■ BEREITGESTELLTER TEXT:
----------------

Gerade in Zeiten instabiler Energiepreise lässt sich durch eine nachträgliche Dämmung kostbare Energie und damit bares Geld einsparen.
Die Möglichkeiten, den Energieverbrauch im Haushalt durch eine energetische Sanierung zu senken, sind vielfältig. Je mehr Heizenergie durch Wände, Fenster, Türen, das Dach oder den Keller nach außen entweicht, desto größer ist auch der Energieverbrauch. Und hierdurch entstehen hohe Nebenkosten.
Sparen durch Modernisierung
Allein mit der Modernisierung der Heizung und einer effektiven Wärmedämmung der Gebäudehülle lassen sich bis zu zwei Drittel der Heizkosten einsparen. Bei einem Einfamilienhaus macht das mehrere hundert Euro im Jahr aus.
Sie möchten wissen, wie viel Geld Sie einsparen können? Unser Energie-Effizienzrechner zeigt das Kosten-Nutzen-Verhältnis Ihrer Sanierungsmaßnahme auf.
Schwachstellen aufdecken - mit einer Thermografie
Eine effektive Methode zum Aufdecken von Energielecks ist die Thermografie. Mit Hilfe einer Wärmebildkamera lassen sich dabei Temperaturdifferenzen an Gebäuden erkennen. Ideale Zeit für thermografische Aufnahmen ist der Winter, dann wird das Gebäude von innen beheizt und alle Energielecks zeichnen sich als rote Flächen in der Thermografieaufnahme ab. Lesen Sie hierzu auch unsere Energiecheck-Broschüre mit vielen nützlichen und interessanten Informationen!
Staatliche Fördermittel nutzen
Auch die staatliche Förderung ist ein guter Grund für eine energetische Sanierung. Hier ein Beispiel für eine geförderte Maßnahme:
Für die Umstellung einer Öl- oder Gasheizung auf einen Kessel für umweltschonende Energien gibt es staatliche Unterstützung.

----------------

■ ANGEZEIGTE EINTRÄGE:
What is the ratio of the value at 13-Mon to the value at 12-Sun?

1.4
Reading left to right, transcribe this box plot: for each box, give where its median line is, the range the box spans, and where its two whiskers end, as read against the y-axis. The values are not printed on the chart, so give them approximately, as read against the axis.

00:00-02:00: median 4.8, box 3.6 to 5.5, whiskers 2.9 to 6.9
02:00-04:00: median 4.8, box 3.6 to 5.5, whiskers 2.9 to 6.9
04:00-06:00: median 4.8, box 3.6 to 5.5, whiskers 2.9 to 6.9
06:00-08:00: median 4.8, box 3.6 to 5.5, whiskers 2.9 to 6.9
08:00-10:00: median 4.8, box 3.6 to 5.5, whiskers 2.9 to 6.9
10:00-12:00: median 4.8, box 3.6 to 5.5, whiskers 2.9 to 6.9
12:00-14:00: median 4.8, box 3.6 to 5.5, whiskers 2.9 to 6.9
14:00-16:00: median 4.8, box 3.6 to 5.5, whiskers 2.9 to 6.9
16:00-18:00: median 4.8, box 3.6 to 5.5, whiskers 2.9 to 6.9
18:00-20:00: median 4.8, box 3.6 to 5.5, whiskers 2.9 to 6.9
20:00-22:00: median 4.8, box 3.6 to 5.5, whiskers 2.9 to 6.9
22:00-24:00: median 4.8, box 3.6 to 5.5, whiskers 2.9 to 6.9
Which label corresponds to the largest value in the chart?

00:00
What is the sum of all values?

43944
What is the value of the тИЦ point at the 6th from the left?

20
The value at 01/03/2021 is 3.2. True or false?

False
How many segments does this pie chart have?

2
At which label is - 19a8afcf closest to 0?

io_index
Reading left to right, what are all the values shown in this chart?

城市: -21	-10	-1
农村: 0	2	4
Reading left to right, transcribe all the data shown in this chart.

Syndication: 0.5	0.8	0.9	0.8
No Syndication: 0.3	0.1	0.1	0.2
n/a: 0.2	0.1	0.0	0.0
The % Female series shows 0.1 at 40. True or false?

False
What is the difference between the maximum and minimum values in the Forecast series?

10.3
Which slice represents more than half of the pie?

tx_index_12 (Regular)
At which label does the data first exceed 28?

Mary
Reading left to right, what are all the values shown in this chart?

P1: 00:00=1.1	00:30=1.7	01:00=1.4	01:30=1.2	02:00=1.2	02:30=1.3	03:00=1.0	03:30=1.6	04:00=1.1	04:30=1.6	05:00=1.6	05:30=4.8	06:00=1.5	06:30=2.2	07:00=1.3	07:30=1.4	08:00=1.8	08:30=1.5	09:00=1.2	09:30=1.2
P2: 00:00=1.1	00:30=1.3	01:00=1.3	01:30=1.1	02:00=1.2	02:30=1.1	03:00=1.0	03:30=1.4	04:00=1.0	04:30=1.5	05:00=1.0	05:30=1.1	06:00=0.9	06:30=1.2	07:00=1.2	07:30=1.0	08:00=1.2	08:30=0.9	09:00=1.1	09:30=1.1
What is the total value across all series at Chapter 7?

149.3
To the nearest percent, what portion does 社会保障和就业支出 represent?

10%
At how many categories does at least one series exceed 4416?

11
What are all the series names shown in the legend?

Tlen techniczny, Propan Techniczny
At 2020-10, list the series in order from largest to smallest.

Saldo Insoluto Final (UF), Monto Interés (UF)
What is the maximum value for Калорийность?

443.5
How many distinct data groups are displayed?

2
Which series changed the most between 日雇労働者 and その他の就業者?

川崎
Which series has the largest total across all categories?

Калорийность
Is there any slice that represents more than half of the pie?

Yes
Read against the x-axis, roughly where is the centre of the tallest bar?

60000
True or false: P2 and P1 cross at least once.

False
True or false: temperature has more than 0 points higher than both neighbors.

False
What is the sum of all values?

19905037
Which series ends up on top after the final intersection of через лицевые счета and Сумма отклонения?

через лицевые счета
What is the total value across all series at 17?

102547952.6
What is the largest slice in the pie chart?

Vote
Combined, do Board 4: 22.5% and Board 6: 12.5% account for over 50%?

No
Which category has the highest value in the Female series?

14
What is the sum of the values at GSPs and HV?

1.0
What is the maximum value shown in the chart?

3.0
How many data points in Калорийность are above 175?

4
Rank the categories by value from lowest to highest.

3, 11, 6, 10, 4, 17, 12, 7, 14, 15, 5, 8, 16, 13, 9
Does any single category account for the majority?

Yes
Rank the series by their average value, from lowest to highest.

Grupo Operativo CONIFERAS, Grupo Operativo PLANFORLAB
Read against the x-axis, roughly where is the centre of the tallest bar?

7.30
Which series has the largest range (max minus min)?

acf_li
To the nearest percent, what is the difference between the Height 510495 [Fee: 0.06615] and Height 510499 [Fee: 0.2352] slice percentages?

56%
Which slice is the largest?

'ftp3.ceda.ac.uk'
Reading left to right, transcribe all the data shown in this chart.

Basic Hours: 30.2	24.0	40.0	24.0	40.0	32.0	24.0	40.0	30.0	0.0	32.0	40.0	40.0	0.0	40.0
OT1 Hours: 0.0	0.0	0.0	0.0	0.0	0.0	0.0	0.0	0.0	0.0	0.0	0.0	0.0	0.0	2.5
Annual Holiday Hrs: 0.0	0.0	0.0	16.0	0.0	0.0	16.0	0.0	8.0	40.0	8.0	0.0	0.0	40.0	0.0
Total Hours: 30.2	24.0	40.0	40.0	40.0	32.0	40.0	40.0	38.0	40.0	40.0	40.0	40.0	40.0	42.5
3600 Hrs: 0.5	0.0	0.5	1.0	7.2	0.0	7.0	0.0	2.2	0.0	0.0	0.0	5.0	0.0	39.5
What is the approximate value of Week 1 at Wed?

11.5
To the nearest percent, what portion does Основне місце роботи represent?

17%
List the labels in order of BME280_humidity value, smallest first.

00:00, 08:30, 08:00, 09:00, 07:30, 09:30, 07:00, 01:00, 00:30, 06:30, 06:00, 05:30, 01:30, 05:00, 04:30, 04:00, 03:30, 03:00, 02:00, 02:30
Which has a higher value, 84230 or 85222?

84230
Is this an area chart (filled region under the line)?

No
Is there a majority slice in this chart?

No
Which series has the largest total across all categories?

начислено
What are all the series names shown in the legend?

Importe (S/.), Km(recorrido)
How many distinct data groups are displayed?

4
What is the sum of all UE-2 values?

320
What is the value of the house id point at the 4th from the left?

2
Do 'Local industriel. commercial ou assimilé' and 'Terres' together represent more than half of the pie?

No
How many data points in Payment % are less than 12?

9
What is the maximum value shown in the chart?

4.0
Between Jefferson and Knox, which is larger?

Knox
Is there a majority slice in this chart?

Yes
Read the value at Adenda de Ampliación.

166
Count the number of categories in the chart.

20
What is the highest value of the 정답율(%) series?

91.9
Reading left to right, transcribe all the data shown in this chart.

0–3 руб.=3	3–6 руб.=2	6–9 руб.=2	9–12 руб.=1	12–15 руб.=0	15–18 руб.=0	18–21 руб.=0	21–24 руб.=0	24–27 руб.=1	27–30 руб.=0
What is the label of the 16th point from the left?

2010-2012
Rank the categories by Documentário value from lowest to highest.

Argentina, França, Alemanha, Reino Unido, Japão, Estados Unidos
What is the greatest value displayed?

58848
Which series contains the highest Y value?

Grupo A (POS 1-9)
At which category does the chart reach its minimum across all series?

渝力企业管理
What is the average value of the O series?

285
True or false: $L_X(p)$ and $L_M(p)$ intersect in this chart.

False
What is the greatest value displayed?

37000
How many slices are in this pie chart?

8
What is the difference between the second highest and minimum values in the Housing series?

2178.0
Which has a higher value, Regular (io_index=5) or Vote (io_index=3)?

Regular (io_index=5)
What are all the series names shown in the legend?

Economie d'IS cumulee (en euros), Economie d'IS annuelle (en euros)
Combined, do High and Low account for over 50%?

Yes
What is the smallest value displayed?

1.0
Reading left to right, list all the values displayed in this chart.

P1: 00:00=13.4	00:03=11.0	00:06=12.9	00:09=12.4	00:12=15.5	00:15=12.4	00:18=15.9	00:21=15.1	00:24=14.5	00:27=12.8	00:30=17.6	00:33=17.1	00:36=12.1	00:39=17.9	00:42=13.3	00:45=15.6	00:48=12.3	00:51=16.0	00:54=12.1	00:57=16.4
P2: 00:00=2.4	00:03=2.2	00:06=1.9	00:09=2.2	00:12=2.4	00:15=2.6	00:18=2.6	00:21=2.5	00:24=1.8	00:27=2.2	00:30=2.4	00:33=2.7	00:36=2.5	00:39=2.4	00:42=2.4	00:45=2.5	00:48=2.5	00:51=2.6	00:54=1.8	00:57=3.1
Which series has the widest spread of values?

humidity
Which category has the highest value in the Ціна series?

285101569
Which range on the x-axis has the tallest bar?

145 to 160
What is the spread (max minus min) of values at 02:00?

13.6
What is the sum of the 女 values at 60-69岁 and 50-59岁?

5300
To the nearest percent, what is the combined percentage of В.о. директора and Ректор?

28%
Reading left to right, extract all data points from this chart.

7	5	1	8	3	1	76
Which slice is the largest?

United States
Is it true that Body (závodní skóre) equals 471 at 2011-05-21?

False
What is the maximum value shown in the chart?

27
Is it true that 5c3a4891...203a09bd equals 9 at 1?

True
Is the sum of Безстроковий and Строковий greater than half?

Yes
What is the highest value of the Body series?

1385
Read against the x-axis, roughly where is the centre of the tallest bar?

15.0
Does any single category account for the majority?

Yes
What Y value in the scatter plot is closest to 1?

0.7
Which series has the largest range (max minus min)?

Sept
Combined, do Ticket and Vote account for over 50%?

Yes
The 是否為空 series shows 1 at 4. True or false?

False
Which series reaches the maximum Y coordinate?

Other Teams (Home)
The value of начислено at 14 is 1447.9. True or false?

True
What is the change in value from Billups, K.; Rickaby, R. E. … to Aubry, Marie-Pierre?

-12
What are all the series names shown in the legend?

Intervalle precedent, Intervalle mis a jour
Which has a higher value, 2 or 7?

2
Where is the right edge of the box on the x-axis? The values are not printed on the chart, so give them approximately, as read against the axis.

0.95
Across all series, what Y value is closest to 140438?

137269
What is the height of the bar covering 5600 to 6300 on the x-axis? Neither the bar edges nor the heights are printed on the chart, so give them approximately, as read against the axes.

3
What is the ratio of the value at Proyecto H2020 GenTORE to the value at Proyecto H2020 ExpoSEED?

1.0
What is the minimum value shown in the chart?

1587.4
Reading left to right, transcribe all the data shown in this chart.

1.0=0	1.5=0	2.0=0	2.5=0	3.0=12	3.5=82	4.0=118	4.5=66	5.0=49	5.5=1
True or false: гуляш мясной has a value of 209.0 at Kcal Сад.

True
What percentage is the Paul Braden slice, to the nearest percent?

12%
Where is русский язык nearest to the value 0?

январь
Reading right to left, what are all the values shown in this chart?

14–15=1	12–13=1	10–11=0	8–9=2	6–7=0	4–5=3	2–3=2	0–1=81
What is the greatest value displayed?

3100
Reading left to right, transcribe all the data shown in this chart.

----------------

■ DEINE AUFGABE: Kannst du aus dem Text zur energetischen Sanierung alles von „Sie möchten wissen, wie“ bis hinunter zu „und interessanten Informationen!“ wortgetreu ausgeben? Das Material spielt hierfür keine Rolle.

■ ANTWORT:
Sie möchten wissen, wie viel Geld Sie einsparen können? Unser Energie-Effizienzrechner zeigt das Kosten-Nutzen-Verhältnis Ihrer Sanierungsmaßnahme auf.
Schwachstellen aufdecken - mit einer Thermografie
Eine effektive Methode zum Aufdecken von Energielecks ist die Thermografie. Mit Hilfe einer Wärmebildkamera lassen sich dabei Temperaturdifferenzen an Gebäuden erkennen. Ideale Zeit für thermografische Aufnahmen ist der Winter, dann wird das Gebäude von innen beheizt und alle Energielecks zeichnen sich als rote Flächen in der Thermografieaufnahme ab. Lesen Sie hierzu auch unsere Energiecheck-Broschüre mit vielen nützlichen und interessanten Informationen!